It’s been a few years but if I recall correctly the fact that there’s variation in the sampling itself makes the aliasing worse not better. At the very least should be no different.
It sounds like one of your concerns is being catastrophically unlucky with the sampling rate:
> This is because you run into aliasing with the samples being collected at unhelpful points.
I interpret this as you saying "we sample at times T, 2T, ..., but there's a hotspot that hits at T+0.001, T+0.003, ..., T+0.999, 2T+0.001, ..., and we never get to visit it". I'll grant that this could happen, altho it seems contrived, but my claim is that by sampling at "T+/- epsilon, 2T +/- 2 epsilon, ...." sooner or later you're going to start hitting that hotspot. And before too long if, say, 5% of the time the CPU is executing that code you're going to hit it, on average, 5% of the time.
It'll be aliased, sure, but in a way that smears across all frequency bins instead of getting missed. You won't be able to recover the true frequency (at least not without fancy sparse methods) but why do you care? The important question is "where is the CPU spending its time" and not "is this function being entered 100000 times per second or 100001 times".

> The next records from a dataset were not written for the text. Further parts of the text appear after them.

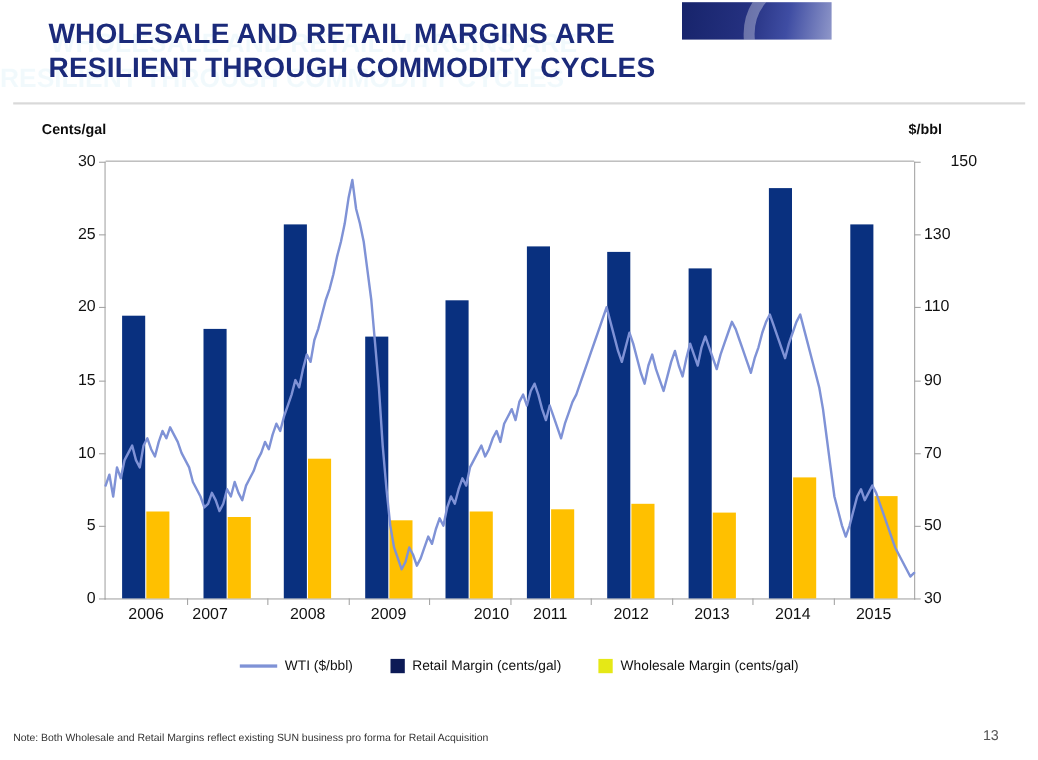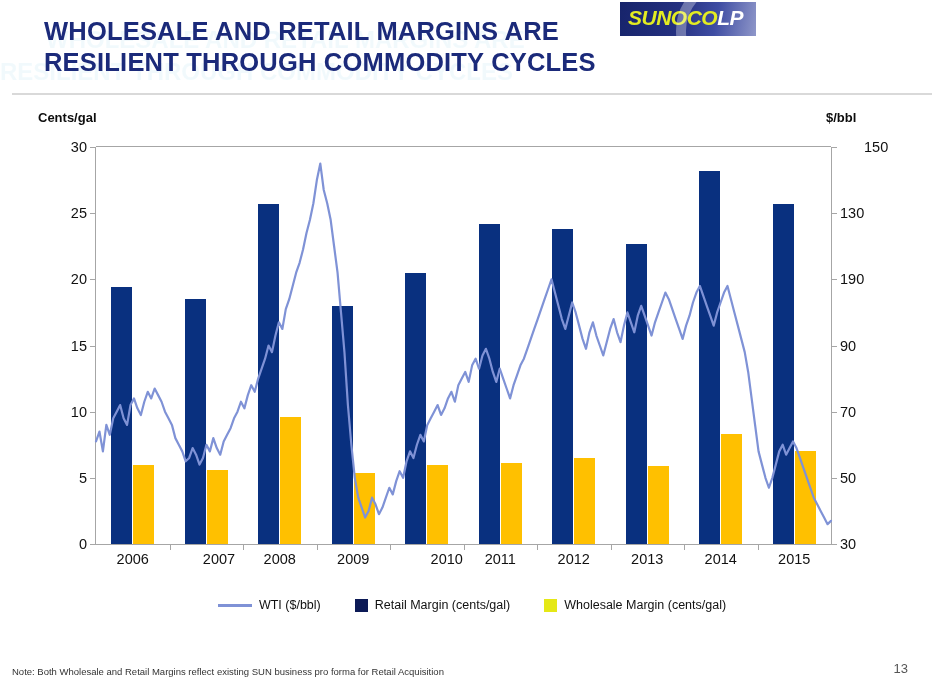"SUNOCOLP" div { html: <div> <span>SUNOCO</span><span>LP</span> </div> -> none }
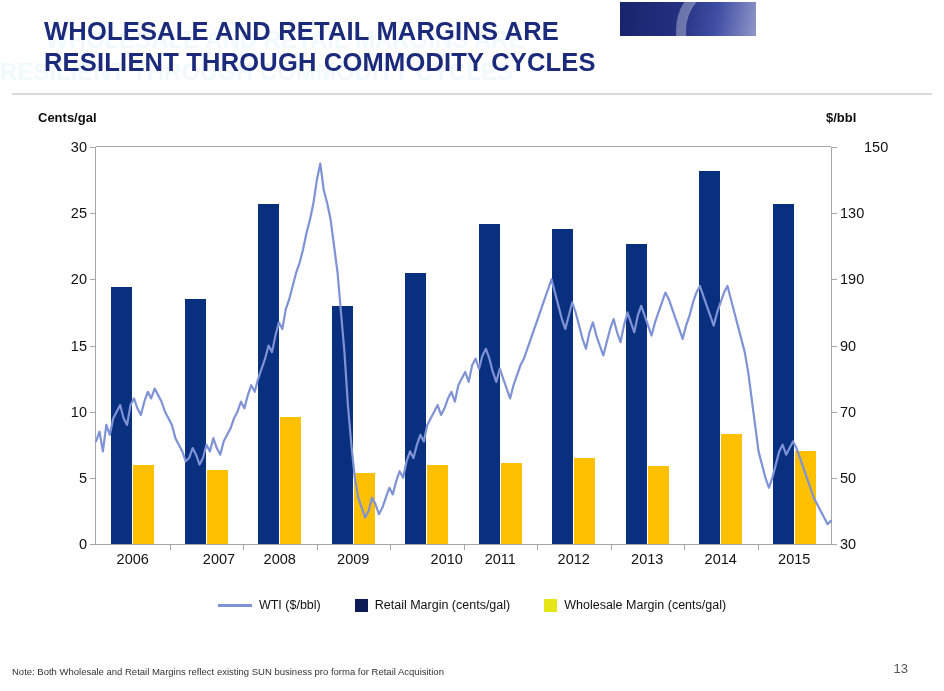"190" div.ytick-right { text: 190 -> 110 }
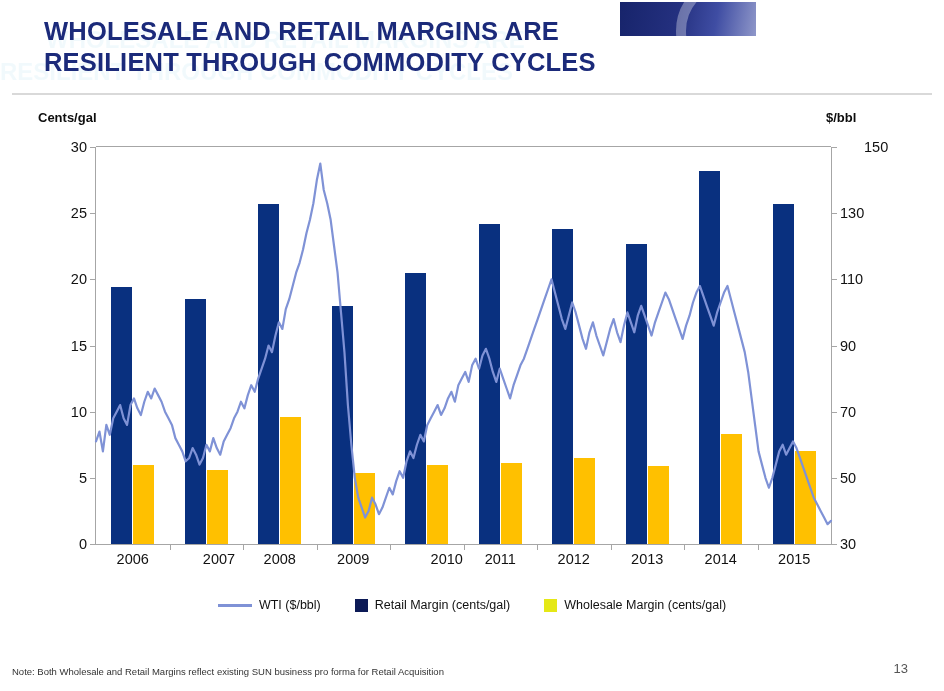"2007" div.xtick-label { left: 123px -> 95px }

Here's another general objection. The things being sampled are square waves: a function is either in the call stack or it's not, the program counter is either at a particular location or it's not, and so on. That means you're going to have energy at all odd partials, which you'll have to account for somehow, but however you do it it's not going to reflect the underlying behavior.

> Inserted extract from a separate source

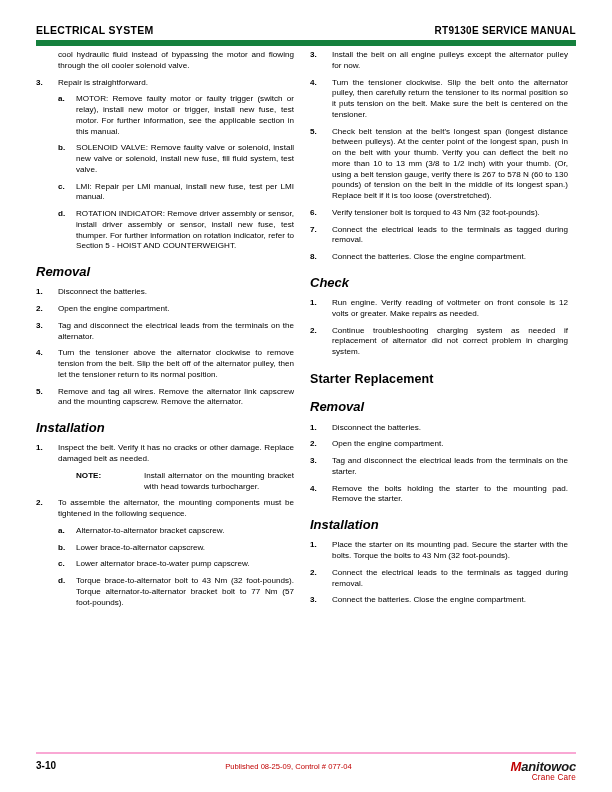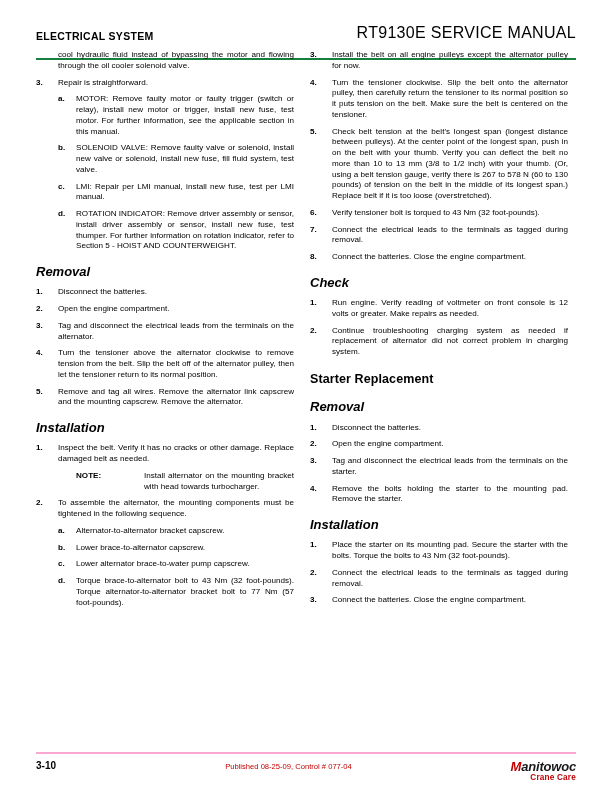"ELECTRICAL SYSTEM" .header { border-bottom: 2px solid #15803d -> 6px solid #15803d; padding-bottom: 16px -> 4px }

It’s not about being unlucky, it’s the second thing you point out. It’s not the difference between 100khz and 100.001khz. You’re going to roughly alias at multiples of the sampling frequency, so you can’t tell between 2khz, 10khz, and 100khz which means that even if you collect enough signal, your 1Mhz signal with code running at 1ghz is going to potentially look like a 10khz signal leading you to make the wrong conclusions about where time is being spent.
Remember - profiling tools aren’t even giving you a frequency bin and indicating which samples you see there. It’s giving you a sample and estimating frequency. Most people are not optimizing code that’s running at millions of times per second so it’s not a common problem, but all sorts of wrong conclusions start to get made.
> so you can’t tell between 2khz, 10khz, and 100khz
Only when your sample rate is perfect!
Let's say we have a 1GHz system, one instruction per Hz, a signal at 1MHz and we're measuring at 1kHZ. If we're rock-solid at 1kHz then, as you said, we can't distinguish 1MHz from 2kHz, but if we're off by a little bit, then things change.
Let's say the 1MHz events are at times 50, 1050, 2050, and so on, and the 1kHz sample rate triggers at 0, 1000000, 2000000, and so on. You'll obviously never see that event.
But suppose there's a little bit of noise in the sample rate timing and we're just under 1kHz, so now the samples are 0, 1000001, 2000001, 3000005, etc. Sooner or later we're going to hit that 1MHz event, and we're not going to hit it at the same rates as we would a 2kHz event, a 10kHz event, and so on.
We might not hit it that often, but we'll hit it sooner or later, and we'll also hit a lot of its neighbors.
You’re not describing anything different from how Nyquist pops up in analog signals either - sampling and signal will always have jitter and noise. I would recommend reading the linked pdf if you haven’t done so as it gives a number of examples of how Nyquist can screw up your intuition.
I read it when it was first posted, and skimmed it again just now to be sure, and my conclusion is unchanged: Nyquist has nothing useful to say about sampling profilers. I think the author would agree with me. See, for example, the discussion of EKG signals, or this bit from the intro:
> The difficulty with the Nyquist-Shannon sampling theorem is that it is based on the notion that the signal to be sampled must be perfectly band limited. This property of the theorem is unfortunate because no real world signal is truly and perfectly band limited.
whose relevance I'll get to below.
(I'm assuming that by "sampling profiler" you mean the usual practice of recording on a cadence the call stack / program counter / etc of some code; if this is not what you meant please clarify)
If you approach sampling profiling from a signals viewpoint, what's the signal that you're sampling? I see it as a collection of pulse waves of varying (and irregular!) duty cycles, each pulse wave corresponding to a yes/no answer to "is the program inside this function / executing this instruction / etc". At any given sample we collect our data and that tells us which waves are high; all others will be low.
Nyquist, as the above quote points out, only applies to perfectly band limited signals. Not only are pulse waves not perfectly band limited, they're actually extremely not band limited, with energy at harmonics going all the way up. Right away that should tell you that Nyquist is the wrong way to be thinking about things!
And furthermore, Nyquist tells you what you need if you want to reconstruct the original signal, but why do you want to do that in the first place? Do you actually care about the phase of the wave and the timings of the pulses, or do you just care about how often the wave is high? (i.e. how often any bit of code is executed). I don't think I've ever cared about the phase and timings when profiling, but I do care very much about how often the wave is high.